- **ACTIVITY**: Rewrite the listing below as a Markdown table with the columns "Row" and "Text line," one numbered row per line, skipping blank lines and leaving out the pictures.

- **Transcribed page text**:
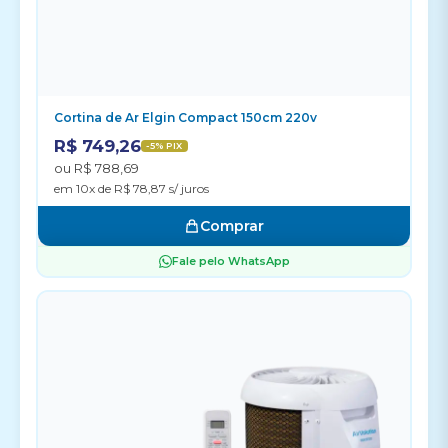
Cortina de Ar Elgin Compact 150cm 220v
R$ 749,26
-5% PIX
ou R$ 788,69
em 10x de R$ 78,87 s/ juros
Comprar
Fale pelo WhatsApp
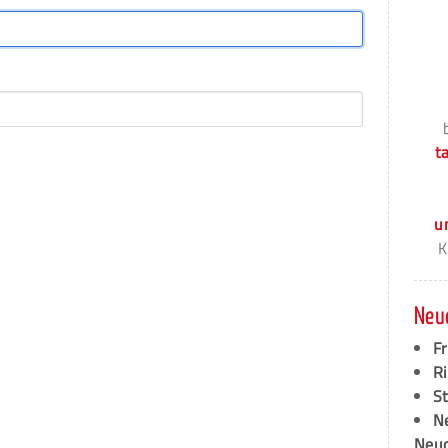
t
u
K
Neu
F
Ri
S
N
Neud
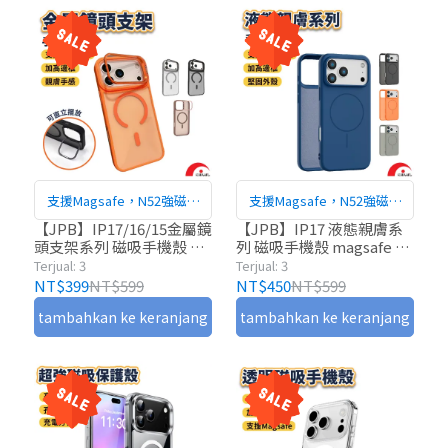
支援Magsafe，N52強磁吸
支援Magsafe，N52強磁吸
附
附
【JPB】IP17/16/15金屬鏡
【JPB】IP17 液態親膚系
頭支架系列 磁吸手機殼 支
列 磁吸手機殼 magsafe 手
架手機殼 magsafe 手機殼
機殼 保護殼
Terjual: 3
Terjual: 3
保護殼 IP17
NT$399
NT$599
NT$450
NT$599
tambahkan ke keranjang
tambahkan ke keranjang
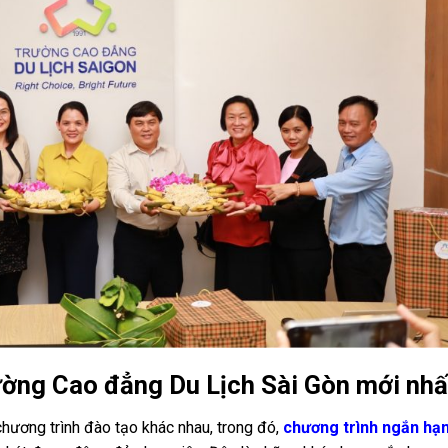
ường Cao đẳng Du Lịch Sài Gòn mới nhấ
hương trình đào tạo khác nhau, trong đó,
chương trình ngắn hạ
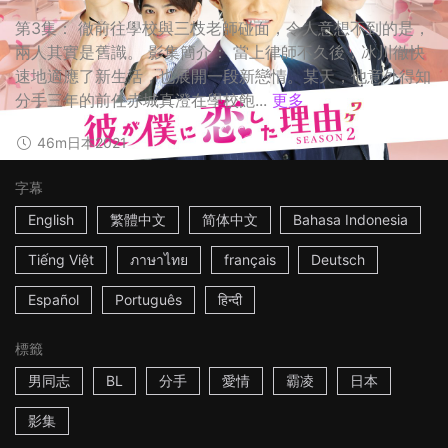
第3集： 徹前往學校與三枝老師碰面，令人意想不到的是，
兩人其實是舊識。 影集簡介： 當上律師不久後，冰川徹快
速地適應了新生活，也展開一段新戀情。某天，他意外得知
分手三年的前任赤城真澄在學校飽...
更多
46m
日本
2021
字幕
English
繁體中文
简体中文
Bahasa Indonesia
Tiếng Việt
ภาษาไทย
français
Deutsch
Español
Português
हिन्दी
標籤
男同志
BL
分手
愛情
霸凌
日本
影集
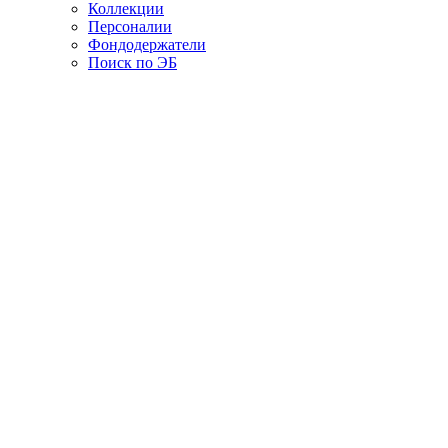
Коллекции
Персоналии
Фондодержатели
Поиск по ЭБ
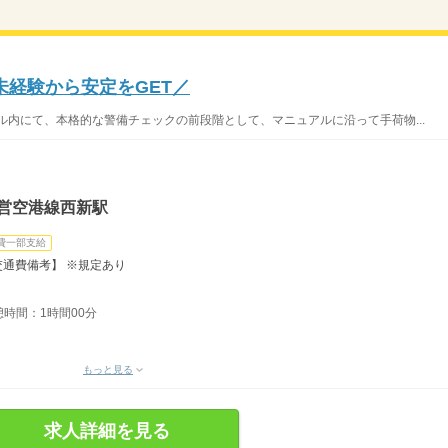
未経験から安定をGET／
ル内にて、本格的な警備チェックの前段階として、マニュアルに沿って手荷物...
市営空港線西新駅
費一部支給
交通費備考】 ※規定あり
憩時間：1時間00分
もっと見る
求人詳細を見る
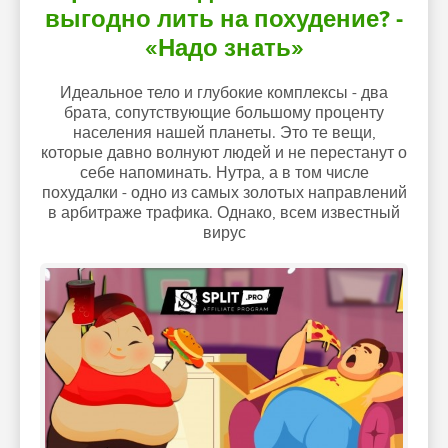
выгодно лить на похудение? -
«Надо знать»
Идеальное тело и глубокие комплексы - два
брата, сопутствующие большому проценту
населения нашей планеты. Это те вещи,
которые давно волнуют людей и не перестанут о
себе напоминать. Нутра, а в том числе
похудалки - одно из самых золотых направлений
в арбитраже трафика. Однако, всем известный
вирус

- **RESULT BELOW**:
| Row | Text line |
|---|---|
| 1 | Cortina de Ar Elgin Compact 150cm 220v |
| 2 | R$ 749,26 |
| 3 | -5% PIX |
| 4 | ou R$ 788,69 |
| 5 | em 10x de R$ 78,87 s/ juros |
| 6 | Comprar |
| 7 | Fale pelo WhatsApp |
| 8 | t |
| 9 | u |
| 10 | K |
| 11 | Neu |
| 12 | F |
| 13 | Ri |
| 14 | S |
| 15 | N |
| 16 | Neud |
| 17 | 支援Magsafe，N52強磁吸 |
| 18 | 支援Magsafe，N52強磁吸 |
| 19 | 附 |
| 20 | 附 |
| 21 | 【JPB】IP17/16/15金屬鏡 |
| 22 | 【JPB】IP17 液態親膚系 |
| 23 | 頭支架系列 磁吸手機殼 支 |
| 24 | 列 磁吸手機殼 magsafe 手 |
| 25 | 架手機殼 magsafe 手機殼 |
| 26 | 機殼 保護殼 |
| 27 | Terjual: 3 |
| 28 | Terjual: 3 |
| 29 | 保護殼 IP17 |
| 30 | NT$399 |
| 31 | NT$599 |
| 32 | NT$450 |
| 33 | NT$599 |
| 34 | tambahkan ke keranjang |
| 35 | tambahkan ke keranjang |
| 36 | ường Cao đẳng Du Lịch Sài Gòn mới nhấ |
| 37 | hương trình đào tạo khác nhau, trong đó, |
| 38 | chương trình ngắn hạ |
| 39 | 第3集： 徹前往學校與三枝老師碰面，令人意想不到的是， |
| 40 | 兩人其實是舊識。 影集簡介： 當上律師不久後，冰川徹快 |
| 41 | 速地適應了新生活，也展開一段新戀情。某天，他意外得知 |
| 42 | 分手三年的前任赤城真澄在學校飽... |
| 43 | 更多 |
| 44 | 46m |
| 45 | 日本 |
| 46 | 2021 |
| 47 | 字幕 |
| 48 | English |
| 49 | 繁體中文 |
| 50 | 简体中文 |
| 51 | Bahasa Indonesia |
| 52 | Tiếng Việt |
| 53 | ภาษาไทย |
| 54 | français |
| 55 | Deutsch |
| 56 | Español |
| 57 | Português |
| 58 | हिन्दी |
| 59 | 標籤 |
| 60 | 男同志 |
| 61 | BL |
| 62 | 分手 |
| 63 | 愛情 |
| 64 | 霸凌 |
| 65 | 日本 |
| 66 | 影集 |
| 67 | Коллекции |
| 68 | Персоналии |
| 69 | Фондодержатели |
| 70 | Поиск по ЭБ |
| 71 | 未経験から安定をGET／ |
| 72 | ル内にて、本格的な警備チェックの前段階として、マニュアルに沿って手荷物... |
| 73 | 市営空港線西新駅 |
| 74 | 費一部支給 |
| 75 | 交通費備考】 ※規定あり |
| 76 | 憩時間：1時間00分 |
| 77 | もっと見る |
| 78 | 求人詳細を見る |
| 79 | выгодно лить на похудение? - |
| 80 | «Надо знать» |
| 81 | Идеальное тело и глубокие комплексы - два |
| 82 | брата, сопутствующие большому проценту |
| 83 | населения нашей планеты. Это те вещи, |
| 84 | которые давно волнуют людей и не перестанут о |
| 85 | себе напоминать. Нутра, а в том числе |
| 86 | похудалки - одно из самых золотых направлений |
| 87 | в арбитраже трафика. Однако, всем известный |
| 88 | вирус |